The Inert gas is produced in the IGG by the combustion of fuel with air. Marine diesel oil (MDO) or MGO is drawn from the storage tank and pumped through a filter to the main burners. A blower delivers the air necessary for combustion.
Oil and air is mixed in the correct proportion in an air-atomizing burner, which is ignited by the pilot burner. The fuel-air ratio and the oxygen content of the IG can be regulated by a valve in the fuel supply line to the main burner.
Purple-blue to rose-purple flame indicates good combustion whereas yellow flame means too much fuel oil or too low delivery air pressure causing low atomizing pressure and risk of soot formation.
The inert gas thus generated consists of mainly Nitrogen and carbon dioxide. It is first cooled in the combustion chamber by means of a sea water jacket, which surrounds the combustion chamber. The gas then comes in direct contact with a water spray. The resultant IG comprises of:
Oxygen : 2% by volume
Carbon dioxide: 13% by volume
Nitrogen : 85% by volume
Due to perfect combustion, there is a complete absence of soot. The temperature of the gas leaving the generator is about 5-10* above the cooling water temperature.
During the operation, should there be a reduction in demand for the IG, the excess gas is vented to the atmosphere. The operation is continuously monitored for flame, water or control air failure and excessive cooling water level. Should any emergency condition arise, the IGG automatically shuts off and sounds an audible alarm.
This is a costly installation, which is usually found in product or chemical tanker. With some clean cargo tainting could be a problem, if flue gas from boiler is used.
Chemical tankers & Product tankers are normally FRAMO tankers hence IGG is fitted on these ships, secondly the quality of IG plays a very important role in maintaining the quality of chemicals being transported.
Conventional tankers with turbine driven COP will always have a large water tube boiler and thus Inert gas on these ships will be produced from boiler flue gas.
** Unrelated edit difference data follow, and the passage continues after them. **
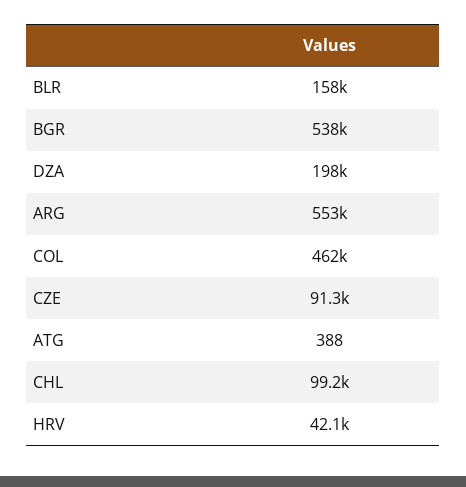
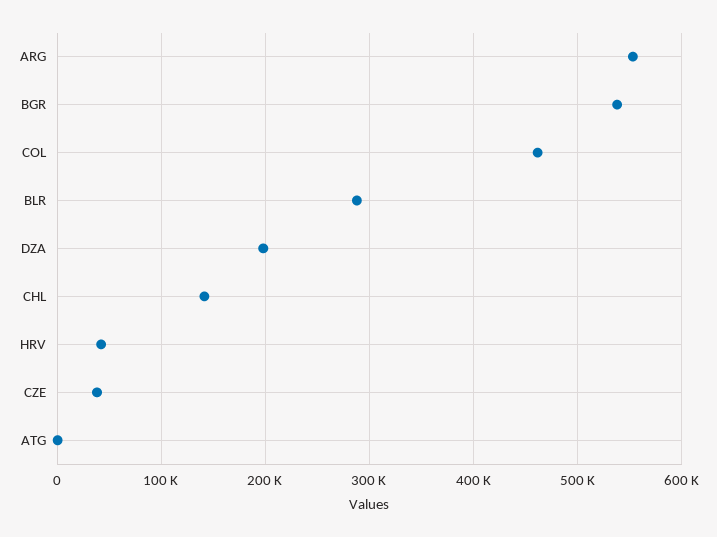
  {
-   "BLR": 158000,
+   "BLR": 290000,
    "BGR": 538000,
    "DZA": 198000,
    "ARG": 553000,
    "COL": 462000,
-   "CZE": 91300,
+   "CZE": 40000,
    "ATG": 388,
-   "CHL": 99200,
+   "CHL": 140000,
    "HRV": 42100
  }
Boiler will be used continuously during cargo discharge for running the cargo oil pump turbines (COPT).
On Framo tankers, the cargo discharge system consists of each cargo tank having a fixed submersible cargo pump, this pump is coupled to a hydraulic motor. The hydraulic motor is driven by high pressure hydraulic oil (220 bar), this high pressure hydraulic oil is delivered by hydraulic power-packs located in the engine room, these power packs are normally driven by diesel engines.
Thus these ships use an IGG for production of inert gas. They do not have large boilers as no turbines are present, hence IG from boiler uptake is not possible.
Carbon Molecular Sieve type Nitrogen Generator
The molecular sieve nitrogen generating plant is usually installed on ships such as chemical carriers where oxygen critical cargoes may be carried and purity of the inert gas is of utmost importance.
The system uses the pressure swing absorption method using a carbon molecular sieve which has the unique property of absorbing oxygen in preference to and at a faster rate than nitrogen. When air passes through the molecular sieve, oxygen is absorbed.
Nitrogen gets across and is collected. However the sieve gets saturated with oxygen after sometime and needs to be changed over. The system uses two vessels packed with the carbon molecular sieve. The vessels are alternatively on line or in the process of regeneration. As one reaches saturation, the system switches to the second. Change over time is appox. 1 minute.
The oxygen from the saturated sieve is removed by applying a reduced pressure to the vessel and then venting to the atmosphere. The nitrogen gas thus generated is fed to a buffer vessel from where it is distributed to the inert gas line. The purity of the nitrogen depends on the flow rate and can be as high as 99.5%. The lower the flow rate, the higher the purity and vice versa.